6 % Zinsen auf Steuernachzahlungen – das ist unangemessen, urteilte der Bundesfinanzhof. Das gilt zumindest für Verzinsungszeiträume ab 2015.
Hintergrund
Aus der Steuerfestsetzung für das Jahr 2009 ergab sich für die Eheleute eine Steuernachzahlung von 1.984.800 EUR. In dem entsprechenden Zinsbescheid für den Zeitraum 1.4.2015 bis 16.11.2017 setzte das Finanzamt Nachzahlungszinsen von 240.831 EUR fest. Die Eheleute legten sowohl gegen den Einkommensteuer- als auch gegen den Zinsbescheid Einspruch ein. Das Einspruchsverfahren gegen die Zinsfestsetzung ruhte wegen eines beim BVerfG anhängigen Verfahrens.
Die Eheleute beantragten die Aussetzung der Vollziehung des Zinsbescheids. Dies begründeten sie damit, dass die Höhe der Zinsen von 0,5 % pro Monat, also 6 % pro Jahr, verfassungswidrig ist. Das Finanzamt und das Finanzgericht lehnten dies ab.
Entscheidung
Der Bundesfinanzhof gewährte dagegen die Aussetzung der Vollziehung.
Die Vollziehung eines angefochtenen Bescheids ist insbesondere auszusetzen, wenn sich bei summarischer Prüfung gewichtige Gründe ergeben, die zu Unentschiedenheit oder Unsicherheit in der Beurteilung entscheidungserheblicher Rechtsfragen führen. Das kann auch bei verfassungsrechtlichen Zweifeln an der Gültigkeit einer Norm der Fall sein.

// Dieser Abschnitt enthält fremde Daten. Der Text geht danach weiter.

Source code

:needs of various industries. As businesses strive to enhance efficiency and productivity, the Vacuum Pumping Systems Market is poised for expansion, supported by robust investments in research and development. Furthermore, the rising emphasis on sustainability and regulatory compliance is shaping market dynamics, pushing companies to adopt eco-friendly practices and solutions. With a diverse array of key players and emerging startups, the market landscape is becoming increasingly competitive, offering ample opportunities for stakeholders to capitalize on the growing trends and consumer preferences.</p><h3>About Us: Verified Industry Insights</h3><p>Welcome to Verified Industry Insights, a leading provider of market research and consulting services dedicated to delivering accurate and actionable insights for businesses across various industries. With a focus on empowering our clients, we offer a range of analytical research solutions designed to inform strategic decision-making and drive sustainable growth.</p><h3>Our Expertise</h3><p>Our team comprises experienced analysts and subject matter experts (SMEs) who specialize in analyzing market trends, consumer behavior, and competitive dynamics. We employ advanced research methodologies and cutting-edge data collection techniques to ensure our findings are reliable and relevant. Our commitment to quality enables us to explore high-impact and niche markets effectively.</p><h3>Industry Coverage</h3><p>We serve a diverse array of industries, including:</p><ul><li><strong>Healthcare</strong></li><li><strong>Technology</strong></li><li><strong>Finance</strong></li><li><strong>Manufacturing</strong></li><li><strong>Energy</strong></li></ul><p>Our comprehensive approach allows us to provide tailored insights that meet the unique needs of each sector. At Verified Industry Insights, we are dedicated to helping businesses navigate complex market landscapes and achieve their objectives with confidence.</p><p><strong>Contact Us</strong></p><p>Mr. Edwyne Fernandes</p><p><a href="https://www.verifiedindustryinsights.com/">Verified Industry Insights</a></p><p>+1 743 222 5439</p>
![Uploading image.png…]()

Nach Ansicht des Bundesfinanzhofs überschreitet der gesetzliche Zinssatz ab 2015 angesichts der eingetretenen strukturellen und nachhaltigen Verfestigung des niedrigen Marktzinsniveaus den angemessenen Rahmen der wirtschaftlichen Realität. Eine sachliche Rechtfertigung für die gesetzliche Zinshöhe besteht nicht. Aufgrund der modernen EDV-Technik und Automation in der Steuerverwaltung können Erwägungen wie Praktikabilität und Verwaltungsvereinfachung einer Anpassung der seit 1961 unveränderten Zinshöhe an den jeweiligen Marktzinssatz oder an den Basiszinssatz nicht mehr entgegenstehen.
Die Zweifel an der Verfassungsmäßigkeit der Zinsregelung hielt der Bundesfinanzhof für schwerwiegend. Die Interessenabwägung fiel daher zugunsten der Eheleute aus.